Los ojos de Lauri pesaban una tonelada, lo cual no estaba calibrado con su instinto de escapar como una gacela.
El camino de piedras hasta el castillo se hacía cada vez más largo y las ondas del lago lo acompañaban en su letárgica marcha.
Se detuvo para inhalar las agallas que necesitaría si los astros se enteraban de que, una vez más, había caído en las fauces de una Harkönnen.
Sus ojos de agua se encontraron con los lejanos ojos ámbares de Jörmita.
Sus pensamientos se unieron con los de la masiva serpiente.
En esas esferas de fuego pudo ver claramente a Matti y Mila unidos en un abrazo eterno en las guarderías estelares. Allí era donde pertenecían, su unión en el insoportable plano terrenal nunca sería consentida por el cosmos.
En ese entonces hizo su parte, ¿no se supone que no regresamos si somos buenos chicos?
Cerró los ojos.
Meneó la cabeza para alejar sus malos pensamientos.
Asumiendo las consecuencias de permanecer en las instalaciones del castillo, desistió de ir directo al garaje subterráneo.

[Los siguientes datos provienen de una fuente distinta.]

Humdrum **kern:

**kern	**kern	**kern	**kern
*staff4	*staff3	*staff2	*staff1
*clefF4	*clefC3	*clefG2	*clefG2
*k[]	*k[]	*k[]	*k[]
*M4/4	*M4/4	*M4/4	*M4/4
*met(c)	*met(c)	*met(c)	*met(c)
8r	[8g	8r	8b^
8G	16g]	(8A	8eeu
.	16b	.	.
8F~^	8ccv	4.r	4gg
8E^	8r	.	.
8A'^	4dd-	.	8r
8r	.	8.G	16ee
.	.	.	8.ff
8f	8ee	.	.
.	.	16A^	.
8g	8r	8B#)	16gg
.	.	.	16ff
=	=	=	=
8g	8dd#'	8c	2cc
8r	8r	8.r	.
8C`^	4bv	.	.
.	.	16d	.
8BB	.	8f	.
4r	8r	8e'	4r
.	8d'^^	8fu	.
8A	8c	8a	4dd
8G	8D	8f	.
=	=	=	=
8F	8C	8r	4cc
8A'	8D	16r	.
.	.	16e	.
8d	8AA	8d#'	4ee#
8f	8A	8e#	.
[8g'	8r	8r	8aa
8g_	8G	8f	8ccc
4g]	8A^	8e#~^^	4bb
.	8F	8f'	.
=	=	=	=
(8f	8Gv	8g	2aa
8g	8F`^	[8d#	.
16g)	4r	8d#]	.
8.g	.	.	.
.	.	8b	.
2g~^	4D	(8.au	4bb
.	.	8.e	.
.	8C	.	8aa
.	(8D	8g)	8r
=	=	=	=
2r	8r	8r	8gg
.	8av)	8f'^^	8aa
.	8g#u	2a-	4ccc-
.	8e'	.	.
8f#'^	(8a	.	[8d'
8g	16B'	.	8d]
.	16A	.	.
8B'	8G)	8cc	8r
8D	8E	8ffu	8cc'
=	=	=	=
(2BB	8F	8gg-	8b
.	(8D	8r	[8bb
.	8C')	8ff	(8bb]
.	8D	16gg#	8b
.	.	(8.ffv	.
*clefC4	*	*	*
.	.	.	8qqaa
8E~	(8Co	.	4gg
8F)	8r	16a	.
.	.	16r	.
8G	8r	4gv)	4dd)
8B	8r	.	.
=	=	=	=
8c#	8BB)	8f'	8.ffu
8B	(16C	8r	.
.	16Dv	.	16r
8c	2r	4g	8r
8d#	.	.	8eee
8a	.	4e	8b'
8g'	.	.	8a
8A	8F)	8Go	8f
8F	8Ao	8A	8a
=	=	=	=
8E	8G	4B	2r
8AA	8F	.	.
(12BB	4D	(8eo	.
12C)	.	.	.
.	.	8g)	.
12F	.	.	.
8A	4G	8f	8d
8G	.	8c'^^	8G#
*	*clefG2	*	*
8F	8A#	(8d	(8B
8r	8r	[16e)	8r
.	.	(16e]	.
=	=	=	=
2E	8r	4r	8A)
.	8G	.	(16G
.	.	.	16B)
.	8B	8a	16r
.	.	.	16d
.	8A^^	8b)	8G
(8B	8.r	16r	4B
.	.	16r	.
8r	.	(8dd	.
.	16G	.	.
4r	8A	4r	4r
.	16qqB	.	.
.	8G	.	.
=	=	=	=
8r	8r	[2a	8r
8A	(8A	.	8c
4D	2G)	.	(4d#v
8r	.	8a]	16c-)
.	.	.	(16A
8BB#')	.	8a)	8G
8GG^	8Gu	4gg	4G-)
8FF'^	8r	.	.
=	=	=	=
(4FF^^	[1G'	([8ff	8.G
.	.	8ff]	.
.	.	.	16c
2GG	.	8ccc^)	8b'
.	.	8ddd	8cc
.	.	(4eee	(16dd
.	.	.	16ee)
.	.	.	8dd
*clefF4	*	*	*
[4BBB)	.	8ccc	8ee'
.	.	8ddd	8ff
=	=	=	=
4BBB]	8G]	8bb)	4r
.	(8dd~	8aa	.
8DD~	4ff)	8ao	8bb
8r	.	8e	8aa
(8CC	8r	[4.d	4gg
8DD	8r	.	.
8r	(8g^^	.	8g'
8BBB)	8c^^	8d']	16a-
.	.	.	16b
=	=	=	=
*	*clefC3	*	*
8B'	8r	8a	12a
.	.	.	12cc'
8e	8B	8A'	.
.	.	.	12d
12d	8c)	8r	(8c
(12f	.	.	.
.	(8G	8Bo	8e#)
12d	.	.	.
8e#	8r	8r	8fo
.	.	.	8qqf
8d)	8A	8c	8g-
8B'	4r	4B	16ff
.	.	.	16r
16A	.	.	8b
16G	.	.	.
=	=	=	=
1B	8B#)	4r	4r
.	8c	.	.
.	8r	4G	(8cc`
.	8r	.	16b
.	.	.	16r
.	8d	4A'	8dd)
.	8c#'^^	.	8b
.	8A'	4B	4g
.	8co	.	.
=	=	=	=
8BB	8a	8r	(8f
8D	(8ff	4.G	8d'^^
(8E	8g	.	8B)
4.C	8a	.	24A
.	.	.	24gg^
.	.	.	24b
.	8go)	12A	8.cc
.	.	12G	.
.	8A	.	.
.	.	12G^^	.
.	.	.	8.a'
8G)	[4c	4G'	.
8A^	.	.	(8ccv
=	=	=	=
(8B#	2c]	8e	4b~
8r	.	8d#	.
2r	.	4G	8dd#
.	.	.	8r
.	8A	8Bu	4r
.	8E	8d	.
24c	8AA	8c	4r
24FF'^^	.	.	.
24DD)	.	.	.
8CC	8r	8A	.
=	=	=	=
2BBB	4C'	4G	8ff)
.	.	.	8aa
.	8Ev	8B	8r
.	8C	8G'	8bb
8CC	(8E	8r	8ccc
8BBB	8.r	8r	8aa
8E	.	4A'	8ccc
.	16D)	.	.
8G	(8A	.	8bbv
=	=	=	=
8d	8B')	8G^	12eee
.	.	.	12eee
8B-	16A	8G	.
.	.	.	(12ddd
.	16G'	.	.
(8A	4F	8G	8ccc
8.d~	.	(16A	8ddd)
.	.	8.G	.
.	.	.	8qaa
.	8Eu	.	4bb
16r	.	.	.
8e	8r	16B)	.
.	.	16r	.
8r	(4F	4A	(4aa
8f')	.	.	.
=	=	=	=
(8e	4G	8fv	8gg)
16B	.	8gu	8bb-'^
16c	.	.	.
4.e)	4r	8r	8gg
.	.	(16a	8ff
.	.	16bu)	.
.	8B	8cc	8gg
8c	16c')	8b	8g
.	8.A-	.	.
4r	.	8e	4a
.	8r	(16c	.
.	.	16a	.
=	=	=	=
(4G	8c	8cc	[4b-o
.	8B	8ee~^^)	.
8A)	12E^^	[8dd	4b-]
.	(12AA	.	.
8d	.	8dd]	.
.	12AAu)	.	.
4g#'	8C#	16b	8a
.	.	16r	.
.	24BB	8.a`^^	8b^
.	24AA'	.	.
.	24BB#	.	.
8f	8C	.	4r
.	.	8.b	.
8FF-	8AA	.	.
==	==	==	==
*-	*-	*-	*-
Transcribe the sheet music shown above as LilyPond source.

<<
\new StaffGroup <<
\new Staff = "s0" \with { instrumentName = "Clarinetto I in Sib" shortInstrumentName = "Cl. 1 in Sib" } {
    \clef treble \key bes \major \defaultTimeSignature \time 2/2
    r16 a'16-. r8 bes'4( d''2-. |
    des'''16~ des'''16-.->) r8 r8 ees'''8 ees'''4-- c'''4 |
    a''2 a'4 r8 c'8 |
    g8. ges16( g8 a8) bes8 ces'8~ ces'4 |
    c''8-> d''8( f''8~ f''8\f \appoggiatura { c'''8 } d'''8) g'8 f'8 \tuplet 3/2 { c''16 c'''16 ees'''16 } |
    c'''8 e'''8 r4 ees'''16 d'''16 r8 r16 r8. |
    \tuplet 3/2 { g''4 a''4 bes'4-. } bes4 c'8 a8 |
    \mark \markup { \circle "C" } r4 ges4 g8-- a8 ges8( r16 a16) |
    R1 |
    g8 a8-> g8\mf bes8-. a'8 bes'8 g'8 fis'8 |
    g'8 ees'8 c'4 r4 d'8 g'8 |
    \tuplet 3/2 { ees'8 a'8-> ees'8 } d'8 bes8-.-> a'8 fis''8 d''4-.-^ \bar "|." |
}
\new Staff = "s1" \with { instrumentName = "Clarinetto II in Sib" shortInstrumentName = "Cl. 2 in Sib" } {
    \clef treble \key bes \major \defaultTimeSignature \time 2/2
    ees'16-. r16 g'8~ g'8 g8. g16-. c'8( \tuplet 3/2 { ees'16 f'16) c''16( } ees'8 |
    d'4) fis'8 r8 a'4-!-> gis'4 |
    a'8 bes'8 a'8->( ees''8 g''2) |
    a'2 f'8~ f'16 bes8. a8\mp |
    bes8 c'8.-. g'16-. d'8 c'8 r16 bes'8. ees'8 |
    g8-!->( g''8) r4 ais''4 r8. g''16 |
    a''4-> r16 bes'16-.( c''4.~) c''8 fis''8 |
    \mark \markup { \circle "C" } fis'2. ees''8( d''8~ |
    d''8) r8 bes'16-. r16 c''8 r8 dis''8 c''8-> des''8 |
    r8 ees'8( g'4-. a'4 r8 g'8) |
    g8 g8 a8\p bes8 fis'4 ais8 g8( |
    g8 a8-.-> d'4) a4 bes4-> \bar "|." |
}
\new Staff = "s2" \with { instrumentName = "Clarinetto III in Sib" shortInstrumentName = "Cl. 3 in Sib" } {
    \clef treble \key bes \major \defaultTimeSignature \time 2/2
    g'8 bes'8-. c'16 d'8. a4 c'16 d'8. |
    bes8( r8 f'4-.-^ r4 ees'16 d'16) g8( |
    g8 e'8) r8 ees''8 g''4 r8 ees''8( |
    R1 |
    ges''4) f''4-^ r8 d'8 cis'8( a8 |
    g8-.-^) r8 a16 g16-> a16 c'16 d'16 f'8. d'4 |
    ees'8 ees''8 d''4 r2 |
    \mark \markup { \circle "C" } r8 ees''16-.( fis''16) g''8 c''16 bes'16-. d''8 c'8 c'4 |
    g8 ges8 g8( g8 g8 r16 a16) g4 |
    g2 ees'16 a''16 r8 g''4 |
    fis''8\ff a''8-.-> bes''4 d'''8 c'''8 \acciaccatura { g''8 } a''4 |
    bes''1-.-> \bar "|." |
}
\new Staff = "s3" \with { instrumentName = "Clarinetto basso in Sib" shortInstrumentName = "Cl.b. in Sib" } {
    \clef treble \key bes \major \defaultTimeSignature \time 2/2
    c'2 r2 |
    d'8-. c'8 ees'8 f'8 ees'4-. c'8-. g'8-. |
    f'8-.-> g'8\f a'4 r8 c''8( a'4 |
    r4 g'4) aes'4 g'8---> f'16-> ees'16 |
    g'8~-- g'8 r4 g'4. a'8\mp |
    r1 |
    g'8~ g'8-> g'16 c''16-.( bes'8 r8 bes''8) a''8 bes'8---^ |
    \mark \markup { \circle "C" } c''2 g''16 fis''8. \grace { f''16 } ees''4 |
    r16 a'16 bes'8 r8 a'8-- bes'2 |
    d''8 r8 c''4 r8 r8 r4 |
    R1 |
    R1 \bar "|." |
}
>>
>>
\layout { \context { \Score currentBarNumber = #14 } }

Su alma necesitaba las formidables teclas del piano.
Su mente necesitaba aclararse.
En lugar de seguir corriendo patéticamente, optó por caminar.
Paso a paso.
De repente el camino no era interminable, la puerta trasera era más cercana.
Una vez más la vida le recordaba que las distancias se hacen más cortas cuando no quieres acelerar más allá de lo que humanamente te es posible.
Su cuerpo estaba hecho para crear, no para las olimpiadas.
Las pocas veces que sus piernas habían decidido ir más allá de sus límites no había podido evitar lo que desde hacía eones estaba escrito.
Todos somos fichas sobre un tablero; cada movimiento fríamente calculado por los jugadores de siempre.
Cuando elevó la mirada, ya estaba frente a la puerta.
El sistema ya lo había sondeado y el refugio lo esperaba con los brazos abiertos.
Antes de llevar su trasero hasta el celestial piano, tenía que bañarse para deshacerse de cualquier resto de la esencia de su víctima, en caso de que alguno de los caninos estuviera merodeando en busca de la evasiva joven.
Su cuello estaba tenso, manteniendo su pesada cabeza alerta.
A lo lejos, el zumbido del despegue de una abeja gigante con destino desconocido lanzó un aguijón directo a su nunca: el líquido relajó cada una de sus vértebras, músculos, nervios.
Pudo respirar sin sentir culpa.
Fuera cual fuera el resultado de su amorío cósmico, tener a Lucrecia a millas de distancia le ayudaría a aclarar sus pensamientos y de paso saber cuánto tiempo había transcurrido en la tierra mientras ellos se perdían en una aventura fuera de este mundo.
El reloj del horno mostraba las 14:38.
Así que había pasado una noche y medio día llevando cada uno de sus sentidos al límite.
Sus tejidos agotados tomaron voluntad propia y le hicieron desplazarse hasta su suite en el maravilloso hotel gratuito.
La puerta estaba abierta de par en par, justo como su corazón.
Se despojó de sus vestimentas.
Tras un breve duchazo, estaba listo para unirse a las teclas de Temil.
Pentagrama en mano en inspiración a flor de piel, Lauri se sentía listo para engendrar un buen par de acordes.